Prompt: Copy the data exactly from the line that contains "jan '22: 2 -> 3" through the line that contains "9: 566000000 -> 574964000", keeping both end lines and leaving out everything else.

Extracted information:
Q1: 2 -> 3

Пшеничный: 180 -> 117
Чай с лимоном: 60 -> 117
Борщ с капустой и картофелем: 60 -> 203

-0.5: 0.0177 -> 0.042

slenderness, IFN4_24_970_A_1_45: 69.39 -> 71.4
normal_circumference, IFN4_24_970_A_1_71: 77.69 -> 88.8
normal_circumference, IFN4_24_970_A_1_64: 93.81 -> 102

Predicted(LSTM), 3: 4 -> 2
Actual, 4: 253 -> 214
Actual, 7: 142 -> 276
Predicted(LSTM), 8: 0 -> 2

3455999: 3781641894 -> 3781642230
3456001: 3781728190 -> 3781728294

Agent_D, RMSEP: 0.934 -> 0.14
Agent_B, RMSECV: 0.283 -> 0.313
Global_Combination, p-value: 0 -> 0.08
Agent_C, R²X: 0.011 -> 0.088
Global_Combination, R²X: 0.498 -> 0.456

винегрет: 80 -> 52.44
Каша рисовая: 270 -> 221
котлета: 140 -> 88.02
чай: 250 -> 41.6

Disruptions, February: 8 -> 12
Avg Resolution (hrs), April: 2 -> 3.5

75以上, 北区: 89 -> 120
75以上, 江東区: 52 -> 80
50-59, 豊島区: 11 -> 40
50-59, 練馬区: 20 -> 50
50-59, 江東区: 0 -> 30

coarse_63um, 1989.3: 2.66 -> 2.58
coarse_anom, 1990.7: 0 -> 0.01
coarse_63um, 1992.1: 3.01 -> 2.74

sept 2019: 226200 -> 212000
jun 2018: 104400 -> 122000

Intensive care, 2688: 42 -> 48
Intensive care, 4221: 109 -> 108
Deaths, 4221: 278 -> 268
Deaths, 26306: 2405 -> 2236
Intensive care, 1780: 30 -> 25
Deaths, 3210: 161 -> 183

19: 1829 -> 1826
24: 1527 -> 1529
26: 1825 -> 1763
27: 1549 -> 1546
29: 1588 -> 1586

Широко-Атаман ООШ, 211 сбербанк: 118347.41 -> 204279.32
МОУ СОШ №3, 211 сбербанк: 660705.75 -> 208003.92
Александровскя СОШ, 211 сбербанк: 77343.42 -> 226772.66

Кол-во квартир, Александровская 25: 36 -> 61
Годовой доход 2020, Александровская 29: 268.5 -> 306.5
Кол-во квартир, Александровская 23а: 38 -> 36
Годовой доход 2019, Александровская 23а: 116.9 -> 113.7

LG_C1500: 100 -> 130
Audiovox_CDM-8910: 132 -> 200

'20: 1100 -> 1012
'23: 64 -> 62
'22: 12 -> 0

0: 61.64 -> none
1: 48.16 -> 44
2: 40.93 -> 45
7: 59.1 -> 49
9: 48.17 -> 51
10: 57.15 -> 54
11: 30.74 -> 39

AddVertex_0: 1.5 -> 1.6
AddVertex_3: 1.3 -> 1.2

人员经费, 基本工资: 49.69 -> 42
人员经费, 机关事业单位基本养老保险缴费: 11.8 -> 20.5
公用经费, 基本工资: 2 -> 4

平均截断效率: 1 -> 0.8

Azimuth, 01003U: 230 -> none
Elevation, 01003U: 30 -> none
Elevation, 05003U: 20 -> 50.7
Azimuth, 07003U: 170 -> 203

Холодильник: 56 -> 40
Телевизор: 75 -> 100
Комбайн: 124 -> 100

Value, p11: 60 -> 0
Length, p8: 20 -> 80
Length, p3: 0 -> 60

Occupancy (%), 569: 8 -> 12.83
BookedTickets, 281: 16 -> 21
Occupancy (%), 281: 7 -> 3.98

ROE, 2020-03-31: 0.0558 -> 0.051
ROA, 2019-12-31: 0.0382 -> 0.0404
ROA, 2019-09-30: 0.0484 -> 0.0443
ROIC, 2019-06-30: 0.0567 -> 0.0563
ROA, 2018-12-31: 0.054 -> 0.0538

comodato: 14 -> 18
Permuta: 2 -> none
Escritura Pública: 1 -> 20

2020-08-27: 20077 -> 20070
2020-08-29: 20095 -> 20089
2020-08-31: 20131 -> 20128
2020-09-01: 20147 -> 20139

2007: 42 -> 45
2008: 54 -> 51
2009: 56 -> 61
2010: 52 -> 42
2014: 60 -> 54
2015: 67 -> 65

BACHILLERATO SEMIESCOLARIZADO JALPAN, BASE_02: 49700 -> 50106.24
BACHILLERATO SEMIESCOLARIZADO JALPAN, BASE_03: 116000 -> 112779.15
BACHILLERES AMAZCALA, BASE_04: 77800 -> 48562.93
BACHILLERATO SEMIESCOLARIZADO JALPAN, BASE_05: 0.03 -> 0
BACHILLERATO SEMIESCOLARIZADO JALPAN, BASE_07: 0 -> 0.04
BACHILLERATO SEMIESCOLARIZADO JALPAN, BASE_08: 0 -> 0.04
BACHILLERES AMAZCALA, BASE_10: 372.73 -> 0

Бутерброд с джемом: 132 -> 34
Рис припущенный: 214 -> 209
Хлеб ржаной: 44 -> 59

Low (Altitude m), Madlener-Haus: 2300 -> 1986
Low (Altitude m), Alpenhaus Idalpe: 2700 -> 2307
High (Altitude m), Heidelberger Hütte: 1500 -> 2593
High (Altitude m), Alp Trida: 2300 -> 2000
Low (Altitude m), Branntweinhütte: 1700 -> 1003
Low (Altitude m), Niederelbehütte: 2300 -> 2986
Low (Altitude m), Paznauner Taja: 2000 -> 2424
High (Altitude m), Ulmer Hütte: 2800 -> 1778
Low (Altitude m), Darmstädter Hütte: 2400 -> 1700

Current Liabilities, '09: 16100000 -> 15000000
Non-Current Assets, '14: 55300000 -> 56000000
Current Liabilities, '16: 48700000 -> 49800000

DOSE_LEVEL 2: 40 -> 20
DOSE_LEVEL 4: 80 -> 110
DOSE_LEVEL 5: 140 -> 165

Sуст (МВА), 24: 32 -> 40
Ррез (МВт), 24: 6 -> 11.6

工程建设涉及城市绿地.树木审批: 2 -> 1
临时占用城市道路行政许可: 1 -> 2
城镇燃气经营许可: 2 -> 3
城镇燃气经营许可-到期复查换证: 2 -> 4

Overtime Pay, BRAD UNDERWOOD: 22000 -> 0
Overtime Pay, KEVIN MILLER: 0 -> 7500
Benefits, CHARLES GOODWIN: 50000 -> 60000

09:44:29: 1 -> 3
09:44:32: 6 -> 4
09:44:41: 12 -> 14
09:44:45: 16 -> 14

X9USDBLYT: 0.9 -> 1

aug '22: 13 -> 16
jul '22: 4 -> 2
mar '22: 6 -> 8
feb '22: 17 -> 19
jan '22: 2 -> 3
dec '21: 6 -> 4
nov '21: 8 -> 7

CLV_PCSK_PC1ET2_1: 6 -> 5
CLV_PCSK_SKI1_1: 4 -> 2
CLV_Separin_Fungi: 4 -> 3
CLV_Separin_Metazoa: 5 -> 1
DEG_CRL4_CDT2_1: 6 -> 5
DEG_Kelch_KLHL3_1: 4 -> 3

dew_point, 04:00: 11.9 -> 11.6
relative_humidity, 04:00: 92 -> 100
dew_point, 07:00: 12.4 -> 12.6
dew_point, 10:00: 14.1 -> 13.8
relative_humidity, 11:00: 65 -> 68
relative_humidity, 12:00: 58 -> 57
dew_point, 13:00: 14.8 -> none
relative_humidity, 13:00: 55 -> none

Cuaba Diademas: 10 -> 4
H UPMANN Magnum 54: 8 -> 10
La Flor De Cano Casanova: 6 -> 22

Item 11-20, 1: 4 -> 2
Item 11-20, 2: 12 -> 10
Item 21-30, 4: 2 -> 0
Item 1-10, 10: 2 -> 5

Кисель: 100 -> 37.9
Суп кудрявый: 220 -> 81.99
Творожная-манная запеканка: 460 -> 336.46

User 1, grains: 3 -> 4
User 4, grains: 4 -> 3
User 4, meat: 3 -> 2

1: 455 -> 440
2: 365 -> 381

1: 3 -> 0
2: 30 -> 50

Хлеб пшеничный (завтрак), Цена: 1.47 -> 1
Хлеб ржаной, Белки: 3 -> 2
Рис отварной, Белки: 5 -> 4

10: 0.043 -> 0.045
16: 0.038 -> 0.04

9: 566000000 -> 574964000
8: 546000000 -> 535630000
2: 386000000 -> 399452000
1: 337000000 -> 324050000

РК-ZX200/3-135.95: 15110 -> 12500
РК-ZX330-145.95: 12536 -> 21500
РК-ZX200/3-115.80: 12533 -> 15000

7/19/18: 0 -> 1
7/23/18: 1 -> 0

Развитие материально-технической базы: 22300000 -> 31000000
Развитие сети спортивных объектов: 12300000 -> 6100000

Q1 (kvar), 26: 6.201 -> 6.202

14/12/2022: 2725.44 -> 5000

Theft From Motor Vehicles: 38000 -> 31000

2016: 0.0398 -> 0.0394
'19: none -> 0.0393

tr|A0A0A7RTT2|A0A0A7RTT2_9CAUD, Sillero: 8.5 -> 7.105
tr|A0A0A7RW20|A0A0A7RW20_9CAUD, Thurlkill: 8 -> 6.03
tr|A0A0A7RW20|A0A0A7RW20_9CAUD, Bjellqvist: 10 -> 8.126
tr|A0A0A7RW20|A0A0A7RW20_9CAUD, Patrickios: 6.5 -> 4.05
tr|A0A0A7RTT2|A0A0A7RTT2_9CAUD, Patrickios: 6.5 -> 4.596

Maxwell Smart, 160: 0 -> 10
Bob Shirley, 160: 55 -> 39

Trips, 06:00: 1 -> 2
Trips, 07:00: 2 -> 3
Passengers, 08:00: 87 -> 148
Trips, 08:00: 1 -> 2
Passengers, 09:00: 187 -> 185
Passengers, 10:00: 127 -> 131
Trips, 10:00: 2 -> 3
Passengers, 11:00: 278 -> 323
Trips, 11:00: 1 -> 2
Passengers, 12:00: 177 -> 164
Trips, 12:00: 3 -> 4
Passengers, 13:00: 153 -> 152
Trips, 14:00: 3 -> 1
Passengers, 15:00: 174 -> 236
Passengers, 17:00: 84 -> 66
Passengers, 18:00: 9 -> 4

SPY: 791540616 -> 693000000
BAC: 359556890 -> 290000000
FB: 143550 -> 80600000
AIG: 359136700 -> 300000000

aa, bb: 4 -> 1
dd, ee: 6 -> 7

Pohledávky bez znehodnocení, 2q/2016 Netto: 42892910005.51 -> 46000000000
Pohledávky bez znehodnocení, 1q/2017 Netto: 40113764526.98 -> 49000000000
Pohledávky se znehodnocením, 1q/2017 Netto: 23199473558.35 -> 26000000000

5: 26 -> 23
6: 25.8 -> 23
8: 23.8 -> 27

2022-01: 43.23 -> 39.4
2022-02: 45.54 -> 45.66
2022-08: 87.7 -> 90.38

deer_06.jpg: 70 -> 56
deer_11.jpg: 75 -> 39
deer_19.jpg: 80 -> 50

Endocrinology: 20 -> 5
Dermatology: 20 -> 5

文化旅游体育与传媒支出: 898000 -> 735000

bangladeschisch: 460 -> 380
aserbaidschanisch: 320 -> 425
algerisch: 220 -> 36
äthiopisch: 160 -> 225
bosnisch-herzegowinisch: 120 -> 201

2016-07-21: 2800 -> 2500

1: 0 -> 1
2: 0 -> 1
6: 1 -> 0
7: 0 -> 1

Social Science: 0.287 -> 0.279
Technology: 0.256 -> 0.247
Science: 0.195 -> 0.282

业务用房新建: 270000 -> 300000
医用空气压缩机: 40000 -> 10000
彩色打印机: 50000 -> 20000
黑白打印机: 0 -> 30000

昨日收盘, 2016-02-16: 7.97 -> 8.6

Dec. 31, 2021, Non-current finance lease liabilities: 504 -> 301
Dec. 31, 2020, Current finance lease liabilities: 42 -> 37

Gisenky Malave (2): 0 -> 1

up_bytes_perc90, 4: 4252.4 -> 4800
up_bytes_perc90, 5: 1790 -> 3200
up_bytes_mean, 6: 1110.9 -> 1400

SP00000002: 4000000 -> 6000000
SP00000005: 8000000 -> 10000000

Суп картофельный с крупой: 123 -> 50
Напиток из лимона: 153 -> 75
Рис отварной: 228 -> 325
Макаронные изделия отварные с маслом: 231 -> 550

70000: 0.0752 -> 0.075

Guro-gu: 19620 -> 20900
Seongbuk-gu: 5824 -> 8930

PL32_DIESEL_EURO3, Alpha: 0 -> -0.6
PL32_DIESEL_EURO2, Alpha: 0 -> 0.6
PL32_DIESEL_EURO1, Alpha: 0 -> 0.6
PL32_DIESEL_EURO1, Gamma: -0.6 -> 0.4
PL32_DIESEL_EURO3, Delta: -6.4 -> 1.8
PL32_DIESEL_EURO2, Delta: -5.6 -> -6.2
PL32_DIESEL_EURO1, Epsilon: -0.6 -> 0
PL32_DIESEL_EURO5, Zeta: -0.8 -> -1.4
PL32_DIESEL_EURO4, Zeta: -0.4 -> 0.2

Result:
jan '22: 2 -> 3
dec '21: 6 -> 4
nov '21: 8 -> 7

CLV_PCSK_PC1ET2_1: 6 -> 5
CLV_PCSK_SKI1_1: 4 -> 2
CLV_Separin_Fungi: 4 -> 3
CLV_Separin_Metazoa: 5 -> 1
DEG_CRL4_CDT2_1: 6 -> 5
DEG_Kelch_KLHL3_1: 4 -> 3

dew_point, 04:00: 11.9 -> 11.6
relative_humidity, 04:00: 92 -> 100
dew_point, 07:00: 12.4 -> 12.6
dew_point, 10:00: 14.1 -> 13.8
relative_humidity, 11:00: 65 -> 68
relative_humidity, 12:00: 58 -> 57
dew_point, 13:00: 14.8 -> none
relative_humidity, 13:00: 55 -> none

Cuaba Diademas: 10 -> 4
H UPMANN Magnum 54: 8 -> 10
La Flor De Cano Casanova: 6 -> 22

Item 11-20, 1: 4 -> 2
Item 11-20, 2: 12 -> 10
Item 21-30, 4: 2 -> 0
Item 1-10, 10: 2 -> 5

Кисель: 100 -> 37.9
Суп кудрявый: 220 -> 81.99
Творожная-манная запеканка: 460 -> 336.46

User 1, grains: 3 -> 4
User 4, grains: 4 -> 3
User 4, meat: 3 -> 2

1: 455 -> 440
2: 365 -> 381

1: 3 -> 0
2: 30 -> 50

Хлеб пшеничный (завтрак), Цена: 1.47 -> 1
Хлеб ржаной, Белки: 3 -> 2
Рис отварной, Белки: 5 -> 4

10: 0.043 -> 0.045
16: 0.038 -> 0.04

9: 566000000 -> 574964000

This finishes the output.